Thank you! I've told the vet he has diarrhea again - and once called about there being mucus - I do see mucus on occasion. His only suggestion was Royal Canin. I think I will ask him to test for some intestinal problems.. or considering trying another vet ... to do other tests.


----------



## Lixx (Dec 3, 2007)

The RC gastro puppy works quite well. I know this forum seems to be anti-veterinary diets for the most part, but I would give it a go. This food's been a while in the making and I've seen good results from it. 

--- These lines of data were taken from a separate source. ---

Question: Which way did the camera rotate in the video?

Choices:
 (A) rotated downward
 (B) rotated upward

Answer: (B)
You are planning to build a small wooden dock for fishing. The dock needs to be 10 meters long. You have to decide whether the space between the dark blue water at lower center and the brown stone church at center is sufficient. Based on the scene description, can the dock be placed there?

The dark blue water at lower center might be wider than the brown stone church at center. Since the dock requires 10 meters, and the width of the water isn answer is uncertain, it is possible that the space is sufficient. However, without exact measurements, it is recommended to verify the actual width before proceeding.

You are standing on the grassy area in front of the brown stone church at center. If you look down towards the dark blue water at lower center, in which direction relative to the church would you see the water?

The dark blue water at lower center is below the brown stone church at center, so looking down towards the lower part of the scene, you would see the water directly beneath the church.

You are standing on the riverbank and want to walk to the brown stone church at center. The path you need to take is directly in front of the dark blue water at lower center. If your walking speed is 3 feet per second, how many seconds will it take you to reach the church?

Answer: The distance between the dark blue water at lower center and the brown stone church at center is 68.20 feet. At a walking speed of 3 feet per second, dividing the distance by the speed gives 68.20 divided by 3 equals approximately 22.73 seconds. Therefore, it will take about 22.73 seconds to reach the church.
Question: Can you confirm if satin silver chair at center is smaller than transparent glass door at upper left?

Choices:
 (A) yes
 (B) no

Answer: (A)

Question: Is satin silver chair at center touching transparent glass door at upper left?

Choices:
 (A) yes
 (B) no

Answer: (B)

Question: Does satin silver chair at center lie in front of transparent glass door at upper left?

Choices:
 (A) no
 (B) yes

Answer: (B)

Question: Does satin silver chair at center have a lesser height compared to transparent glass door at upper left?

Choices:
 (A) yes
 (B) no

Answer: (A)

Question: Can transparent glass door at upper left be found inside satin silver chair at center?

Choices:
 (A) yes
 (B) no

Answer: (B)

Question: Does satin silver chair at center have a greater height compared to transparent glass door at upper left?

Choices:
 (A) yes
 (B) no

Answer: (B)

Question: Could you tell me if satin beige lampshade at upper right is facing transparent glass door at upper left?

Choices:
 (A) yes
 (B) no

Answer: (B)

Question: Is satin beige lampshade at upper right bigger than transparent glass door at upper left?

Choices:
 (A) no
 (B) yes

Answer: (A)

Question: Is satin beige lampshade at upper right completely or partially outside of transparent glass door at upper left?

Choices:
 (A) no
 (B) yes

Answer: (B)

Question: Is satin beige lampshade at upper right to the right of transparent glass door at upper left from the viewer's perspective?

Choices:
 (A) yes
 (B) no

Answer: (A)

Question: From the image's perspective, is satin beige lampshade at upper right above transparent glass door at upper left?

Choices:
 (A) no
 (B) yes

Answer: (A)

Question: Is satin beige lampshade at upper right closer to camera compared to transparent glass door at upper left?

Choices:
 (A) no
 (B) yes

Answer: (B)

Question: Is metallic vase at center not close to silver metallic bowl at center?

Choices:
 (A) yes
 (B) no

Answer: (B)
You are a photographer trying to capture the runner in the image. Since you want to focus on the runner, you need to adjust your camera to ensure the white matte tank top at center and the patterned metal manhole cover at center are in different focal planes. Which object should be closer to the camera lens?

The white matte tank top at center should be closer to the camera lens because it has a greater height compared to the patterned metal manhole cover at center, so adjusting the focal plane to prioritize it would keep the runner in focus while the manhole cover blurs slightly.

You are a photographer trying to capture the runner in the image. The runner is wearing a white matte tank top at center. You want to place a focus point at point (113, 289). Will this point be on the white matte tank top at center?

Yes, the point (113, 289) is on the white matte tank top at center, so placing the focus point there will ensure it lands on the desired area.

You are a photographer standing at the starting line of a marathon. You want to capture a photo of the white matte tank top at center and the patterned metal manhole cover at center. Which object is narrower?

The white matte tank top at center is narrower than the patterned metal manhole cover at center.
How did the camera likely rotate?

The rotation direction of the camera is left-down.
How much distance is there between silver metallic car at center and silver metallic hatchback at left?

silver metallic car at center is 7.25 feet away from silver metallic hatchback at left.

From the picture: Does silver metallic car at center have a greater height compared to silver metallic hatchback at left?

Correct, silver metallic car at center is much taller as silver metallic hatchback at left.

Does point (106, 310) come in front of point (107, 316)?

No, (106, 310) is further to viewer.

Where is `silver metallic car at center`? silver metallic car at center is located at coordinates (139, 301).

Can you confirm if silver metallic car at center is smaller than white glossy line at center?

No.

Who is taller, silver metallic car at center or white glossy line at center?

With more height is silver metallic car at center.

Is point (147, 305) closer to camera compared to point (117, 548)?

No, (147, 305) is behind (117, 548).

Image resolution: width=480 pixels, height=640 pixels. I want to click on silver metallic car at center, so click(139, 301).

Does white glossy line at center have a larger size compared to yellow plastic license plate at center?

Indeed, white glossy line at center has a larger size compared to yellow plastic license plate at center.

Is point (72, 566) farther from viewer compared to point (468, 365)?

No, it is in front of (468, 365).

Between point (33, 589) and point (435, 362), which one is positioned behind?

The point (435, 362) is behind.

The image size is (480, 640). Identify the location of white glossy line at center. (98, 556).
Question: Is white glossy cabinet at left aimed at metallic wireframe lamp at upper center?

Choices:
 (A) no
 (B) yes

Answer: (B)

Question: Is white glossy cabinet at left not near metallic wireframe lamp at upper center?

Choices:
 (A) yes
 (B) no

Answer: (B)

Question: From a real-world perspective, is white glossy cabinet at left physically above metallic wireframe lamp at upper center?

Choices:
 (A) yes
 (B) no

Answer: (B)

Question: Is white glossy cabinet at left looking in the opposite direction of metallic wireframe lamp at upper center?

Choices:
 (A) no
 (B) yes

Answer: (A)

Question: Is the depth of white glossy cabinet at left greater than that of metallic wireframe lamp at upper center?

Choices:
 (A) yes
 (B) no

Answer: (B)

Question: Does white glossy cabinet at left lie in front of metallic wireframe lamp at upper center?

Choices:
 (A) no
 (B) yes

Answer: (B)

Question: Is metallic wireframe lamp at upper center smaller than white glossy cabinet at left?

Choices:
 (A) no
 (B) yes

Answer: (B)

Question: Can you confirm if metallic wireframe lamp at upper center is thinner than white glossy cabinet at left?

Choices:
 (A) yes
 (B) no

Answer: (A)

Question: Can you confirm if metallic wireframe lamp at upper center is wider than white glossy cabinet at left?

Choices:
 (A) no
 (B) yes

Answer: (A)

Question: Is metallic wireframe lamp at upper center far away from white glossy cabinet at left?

Gastro Intestinal Puppy Dry / Veterinary Exclusive Dog Diets / Veterinary Exclusive Diets / Home - RoyalCanin


----------



## Gilly1331 (Apr 16, 2011)

We tried everything with Zeus when we got him. From 7 months up until about 13/14 months we tried all sorts of dry foods, powders, canned foods, he was wormed like 5000 times, had his fecals tests, skin tests, hair tests, allergy tested etc. He was aweful, dull coat, never had a solid poop, smelled rancid, super skinny despite getting 8 cups a day, had all his shots, had skin allergies with sores, leathery/scaley skin.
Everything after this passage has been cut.